While “Pirates of the Caribbean” has become a multi-billion dollar Disney franchise, a new generation of sea bandits has risen off the coast of Somalia.
Large commercial fishing trawlers have taken advantage of the country’s chaotic political situation, dragging their nets and depleting the fish stock in Somali waters. Other passing ships have used the country’s coast as dumping grounds. In the mid-1990s local fisherman began banding together to drive these ships away, boarding foreign vessels to demand a “tax” from them. The pirates called themselves badaadinta badah or “saviors of the sea.”

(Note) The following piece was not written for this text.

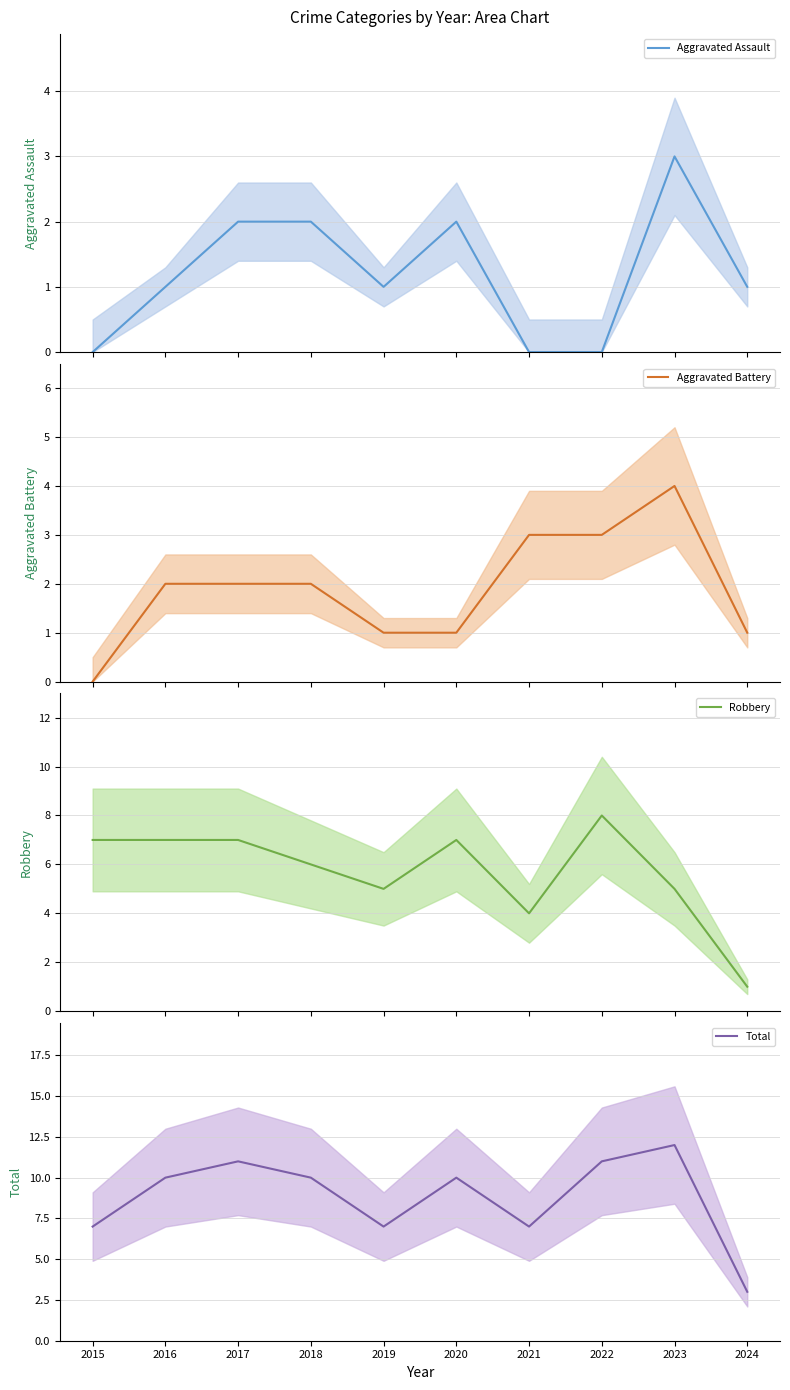

What is the value of the Robbery point at the 1st from the left?

7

Somalia is rife with guns and desperation, so the courageous fishermen were soon joined by others, looking for money rather than justice. For about a decade the pirate trade grew at a rapid pace and with wide local support. Pirate boom towns sprouted up all along the northern coast as pirates, armed with AK-47s and grenades, brought back larger and larger ships, demanding higher ransoms. One pirate boom town, Harardhere, developed a stock exchange with investors buying and selling shares in upcoming attacks.

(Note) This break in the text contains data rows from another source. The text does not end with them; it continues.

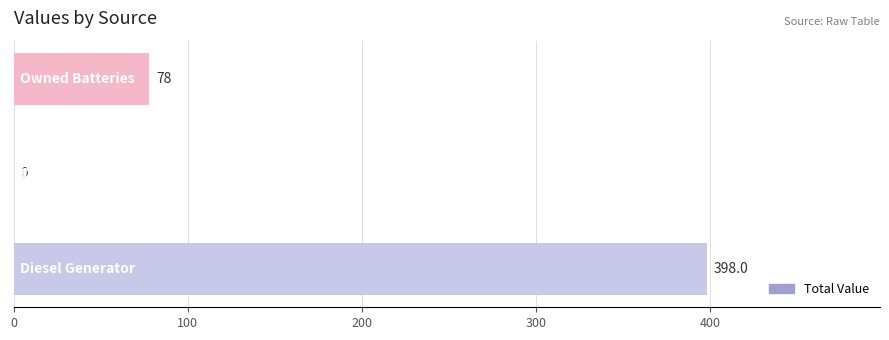

What is the maximum value shown in the chart?

398.0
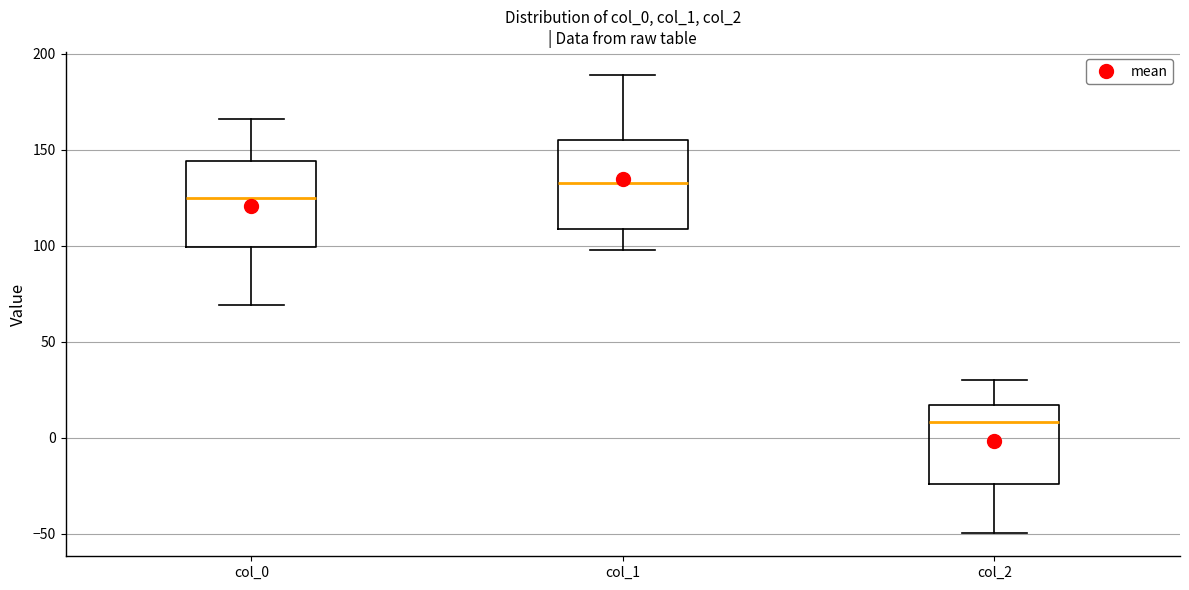

Where does the upper whisker of the box for col_2 end on the y-axis? The values are not printed on the chart, so give them approximately, as read against the axis.

30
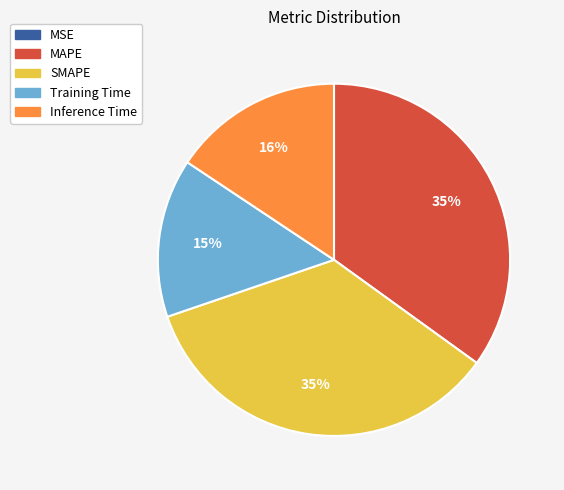

Does Training Time represent more than half of the total?

No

The tide turned around 2006. Foreign ships had long since stopped fishing and polluting coastal waters but attacks became more frequent and violent. The semi-functional government of Puntland in northern Somalia began cracking down and the locals turned against the “saviors of the sea,” who now docked their ships away from hostile waters. The pirates were pushed farther south into territory controlled by an Al-Qaeda affiliate. Foreign navies also began to defend coastal waters — so far in 2013 there have been only four pirate attacks, none of which were successful, down from around 200 attempted hijackings in 2011.
Those same fishermen who banded together in the 1990s are once more making a living from the sea.